Nonostante la scarsità di tempo di cui dispongo in questo periodo mi piace segnalare un articolo di Marco Faraci - pubblicato sul sito Libertiamo - che suggerisce una duplice serie di riflessioni.
"Quindici anni fa a Srebrenica - scrive Faraci -, città nella parte orientale della Bosnia Erzegovina, si consumava il più grande omicidio di massa mai avvenuto in Europa dopo gli anni ‘40...[...]....Praticamente tutti i maschi tra i 16 ed i 65 anni furono messi a morte e la stessa tragica sorte toccò a molti anziani e persino a 441 bambini."
Non si parla, quindi, solo di genocidio ma, in un'accezione insolita e rovesciata rispetto agli abituali standard di vittimologia femminile, di 'genericidio' maschile, per i motivi che nell'articolo vengono sommariamente illustrati.
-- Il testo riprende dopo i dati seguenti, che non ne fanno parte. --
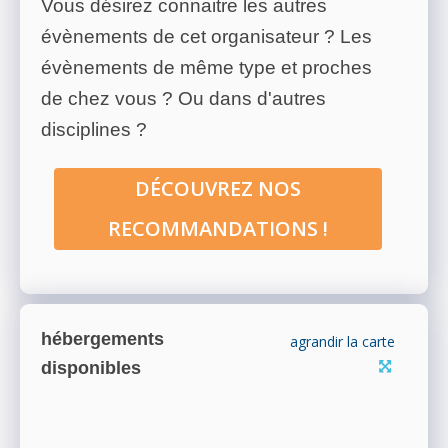
Vous désirez connaitre les autres
évènements de cet organisateur ? Les
évènements de même type et proches
de chez vous ? Ou dans d'autres
disciplines ?
DÉCOUVREZ NOS
RECOMMANDATIONS !
hébergements
agrandir la carte
disponibles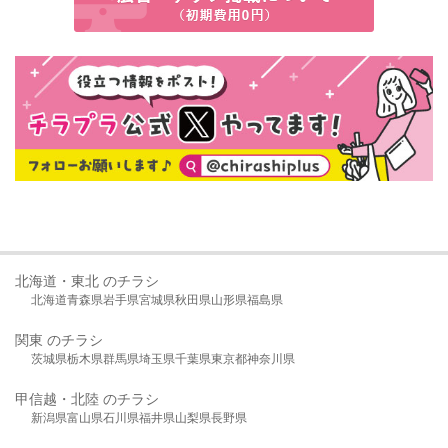
北海道・東北 のチラシ
北海道
青森県
岩手県
宮城県
秋田県
山形県
福島県
関東 のチラシ
茨城県
栃木県
群馬県
埼玉県
千葉県
東京都
神奈川県
甲信越・北陸 のチラシ
新潟県
富山県
石川県
福井県
山梨県
長野県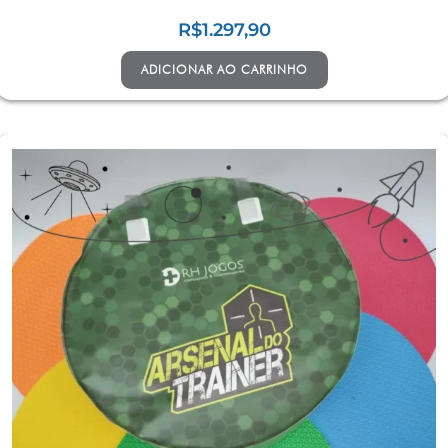
R$
1.297,90
ADICIONAR AO CARRINHO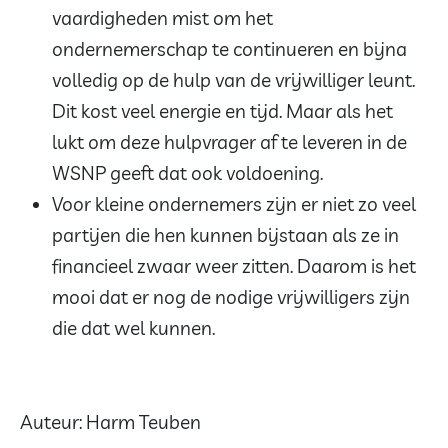
vaardigheden mist om het
ondernemerschap te continueren en bijna
volledig op de hulp van de vrijwilliger leunt.
Dit kost veel energie en tijd. Maar als het
lukt om deze hulpvrager af te leveren in de
WSNP geeft dat ook voldoening.
Voor kleine ondernemers zijn er niet zo veel
partijen die hen kunnen bijstaan als ze in
financieel zwaar weer zitten. Daarom is het
mooi dat er nog de nodige vrijwilligers zijn
die dat wel kunnen.
Auteur: Harm Teuben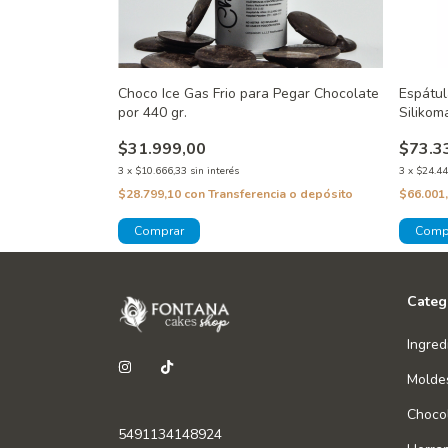
Choco Ice Gas Frio para Pegar Chocolate
Espátul
por 440 gr.
Silikom
$31.999,00
$73.3
3
x
$10.666,33
sin interés
3
x
$24.44
$28.799,10
con
Transferencia o depósito
$66.001
Categ
Ingred
Molde
Chocol
5491134148924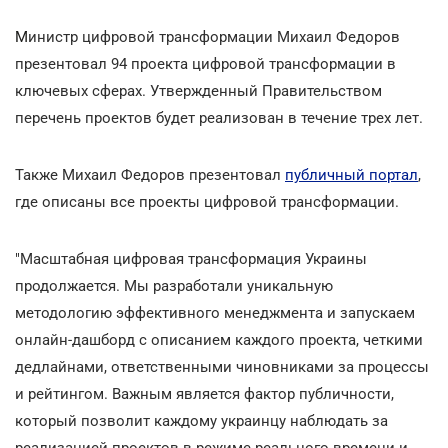
М
инистр цифровой трансформации Михаил Федоров
презентовал 94 проекта цифровой трансформации в
ключевых сферах. Утвержденный Правительством
перечень проектов будет реализован в течение трех лет.
Также Михаил Федоров презентовал
публичный портал
,
где описаны все проекты цифровой трансформации.
"Масштабная цифровая трансформация Украины
продолжается. Мы разработали уникальную
методологию эффективного менеджмента и запускаем
онлайн-дашборд с описанием каждого проекта, четкими
дедлайнами, ответственными чиновниками за процессы
и рейтингом. Важным является фактор публичности,
который позволит каждому украинцу наблюдать за
реализацией проектов в режиме реального времени и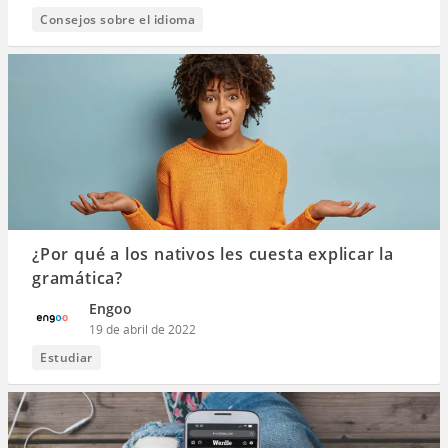
Consejos sobre el idioma
¿Por qué a los nativos les cuesta explicar la
gramática?
Engoo
19 de abril de 2022
Estudiar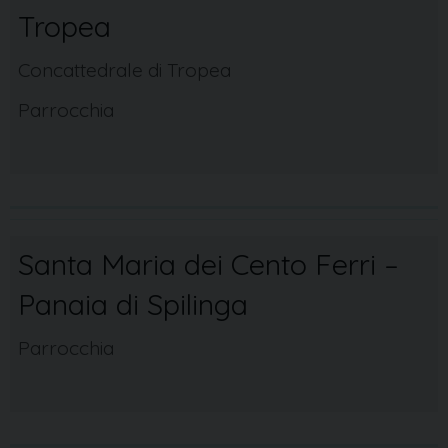
Tropea
Concattedrale di Tropea
Parrocchia
Santa Maria dei Cento Ferri –
Panaia di Spilinga
Parrocchia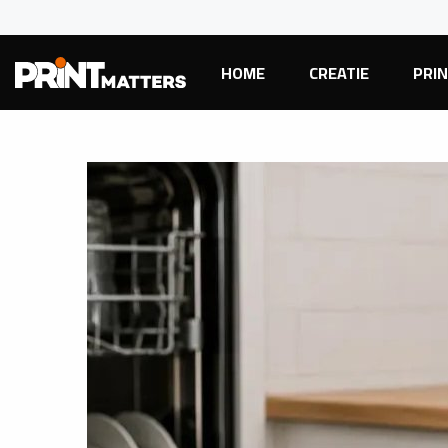
HOME
CREATIE
PRI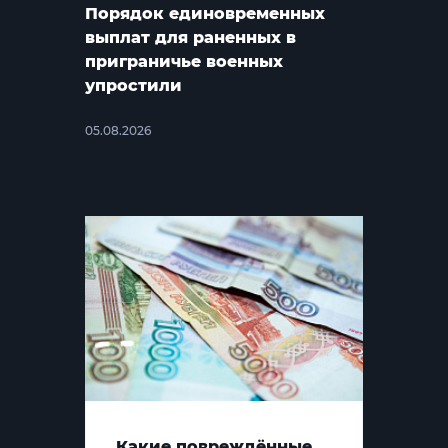
Порядок единовременных
выплат для раненных в
приграничье военных
упростили
05.08.2026
Какие повреждённые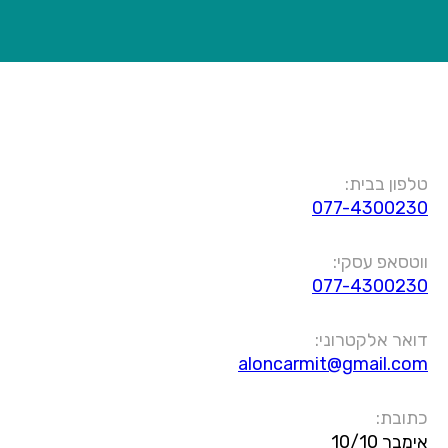
טלפון בבית:
077-4300230
ווטסאפ עסקי:
077-4300230
דואר אלקטרוני:
aloncarmit@gmail.com
כתובת:
אימבר 10/10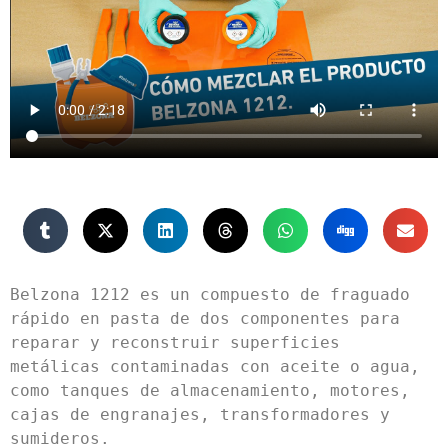
Belzona 1212 es un compuesto de fraguado 
rápido en pasta de dos componentes para 
reparar y reconstruir superficies 
metálicas contaminadas con aceite o agua, 
como tanques de almacenamiento, motores, 
cajas de engranajes, transformadores y 
sumideros.
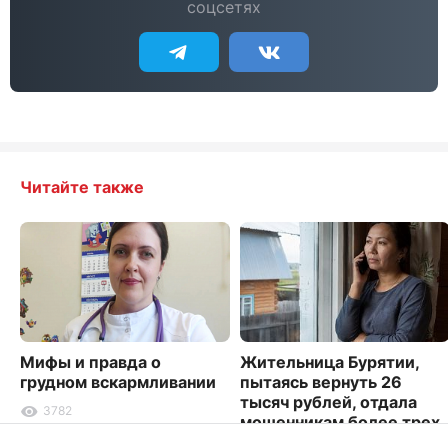
соцсетях
Читайте также
Мифы и правда о
Жительница Бурятии,
грудном вскармливании
пытаясь вернуть 26
тысяч рублей, отдала
3782
мошенникам более трех
миллионов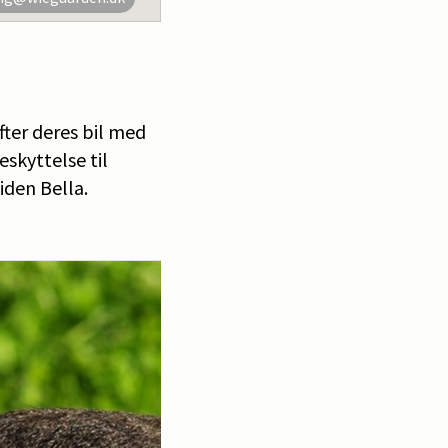
fter deres bil med
eskyttelse til
iden Bella.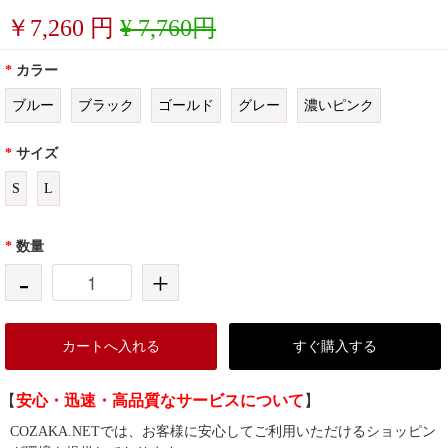
￥
7,260
円
¥ 7,760円
*
カラー
ブルー
ブラック
ゴールド
グレー
濃いピンク
*
サイズ
S
L
*
数量
-
+
カートへ入れる
すぐ購入する
【
安心・迅速・高品質なサービスについて
】
COZAKA.NETでは、お客様に安心してご利用いただけるショッピン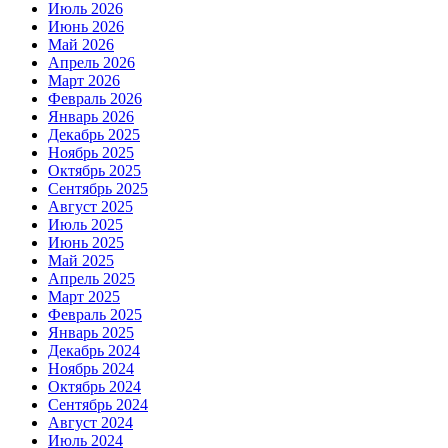
Июль 2026
Июнь 2026
Май 2026
Апрель 2026
Март 2026
Февраль 2026
Январь 2026
Декабрь 2025
Ноябрь 2025
Октябрь 2025
Сентябрь 2025
Август 2025
Июль 2025
Июнь 2025
Май 2025
Апрель 2025
Март 2025
Февраль 2025
Январь 2025
Декабрь 2024
Ноябрь 2024
Октябрь 2024
Сентябрь 2024
Август 2024
Июль 2024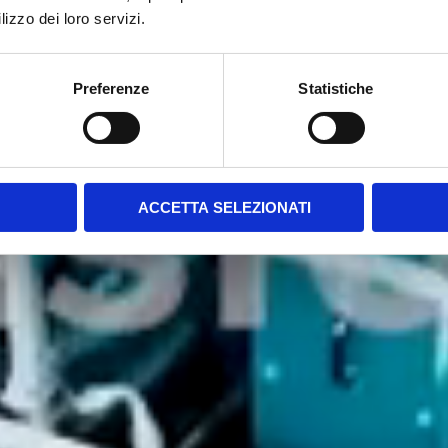
lizzo dei loro servizi.
Preferenze
Statistiche
ACCETTA SELEZIONATI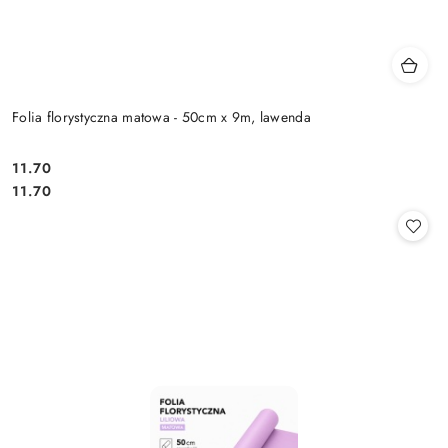
Folia florystyczna matowa - 50cm x 9m, lawenda
11.70
Cena:
Cena:
11.70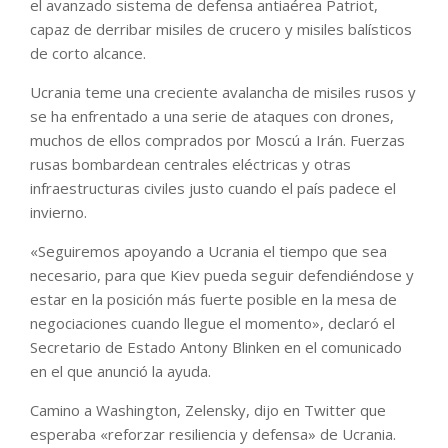
el avanzado sistema de defensa antiaérea Patriot,
capaz de derribar misiles de crucero y misiles balísticos
de corto alcance.
Ucrania teme una creciente avalancha de misiles rusos y
se ha enfrentado a una serie de ataques con drones,
muchos de ellos comprados por Moscú a Irán. Fuerzas
rusas bombardean centrales eléctricas y otras
infraestructuras civiles justo cuando el país padece el
invierno.
«Seguiremos apoyando a Ucrania el tiempo que sea
necesario, para que Kiev pueda seguir defendiéndose y
estar en la posición más fuerte posible en la mesa de
negociaciones cuando llegue el momento», declaró el
Secretario de Estado Antony Blinken en el comunicado
en el que anunció la ayuda.
Camino a Washington, Zelensky, dijo en Twitter que
esperaba «reforzar resiliencia y defensa» de Ucrania.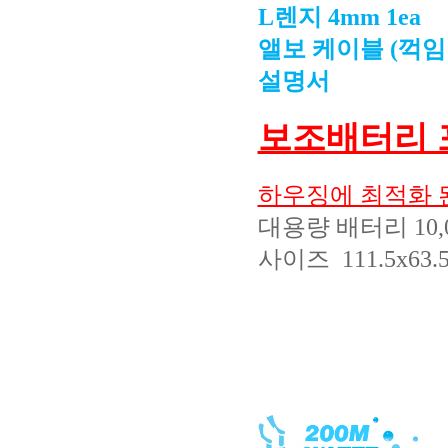
L렌지 4mm 1ea
앨보 케이블 (꺽임 
설명서
보조배터리 
하우징에 최적화 
대용량 배터리 10,
사이즈 111.5x63.5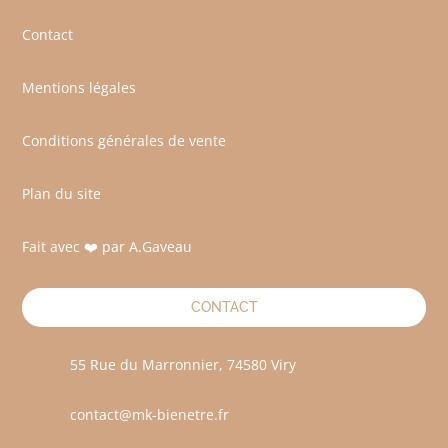
Contact
Mentions légales
Conditions générales de vente
Plan du site
Fait avec ❤️ par A.Gaveau
CONTACT
55 Rue du Marronnier, 74580 Viry
contact@mk-bienetre.fr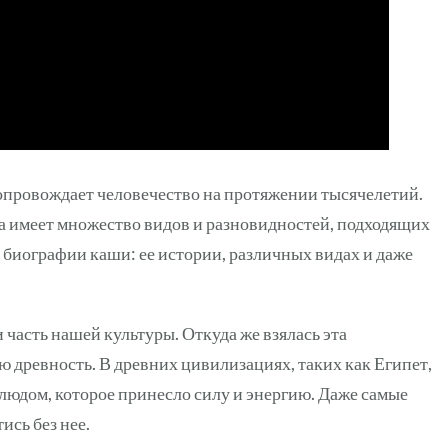
рецепты
сопровождает человечество на протяжении тысячелетий.
а имеет множество видов и разновидностей, подходящих
о биографии каши: ее истории, различных видах и даже
и часть нашей культуры. Откуда же взялась эта
ю древность. В древних цивилизациях, таких как Египет,
людом, которое принесло силу и энергию. Даже самые
сь без нее.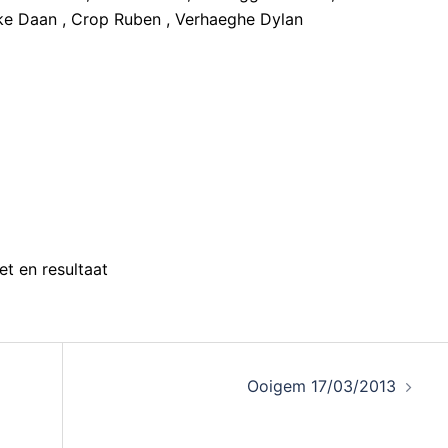
ke Daan , Crop Ruben , Verhaeghe Dylan
et en resultaat
Ooigem 17/03/2013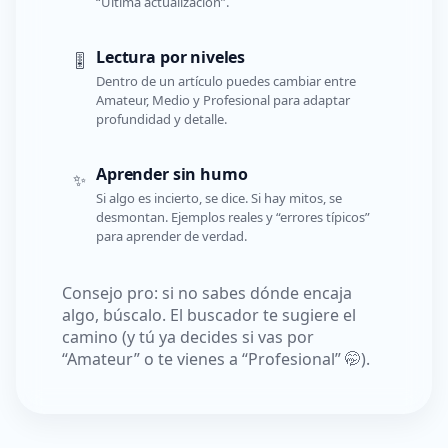
“Última actualización”.
Lectura por niveles
🎚️
Dentro de un artículo puedes cambiar entre
Amateur, Medio y Profesional para adaptar
profundidad y detalle.
Aprender sin humo
✨
Si algo es incierto, se dice. Si hay mitos, se
desmontan. Ejemplos reales y “errores típicos”
para aprender de verdad.
Consejo pro: si no sabes dónde encaja
algo, búscalo. El buscador te sugiere el
camino (y tú ya decides si vas por
“Amateur” o te vienes a “Profesional” 🤭).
La prima serie di riflessioni che questa lettura porta a formulare è che le prime e immediate vittime di ogni teatro bellico - come ci dicono anche le statistiche dell'ultimo conflitto mondiale - sono prevalentemente e di gran lunga di sesso maschile, con buona pace di chi vede nelle donne le povere vittime di ogni avvenimento storico.
Seconda serie di riflessioni: il silenzio mediatico e informativo su questi fatti.
Scrive ancora l'autore: "Pochi libri sull’argomento. Nessun kolossal cinematografico. Nessuna menzione ricorrente sui grandi media. Quello che accadde quindici anni fa sembra ormai rimosso dalla coscienza collettiva e non si è guadagnato un posto nell’industria della memoria."
Faraci non si arrischia a mettere insieme questi due ordini di riflessioni ma qui ne possiamo leggere l'interazione ed il concatenamento logico, senza troppi giri di parole.
Il sacrificio degli uomini - anche il più estremo - non fa notizia.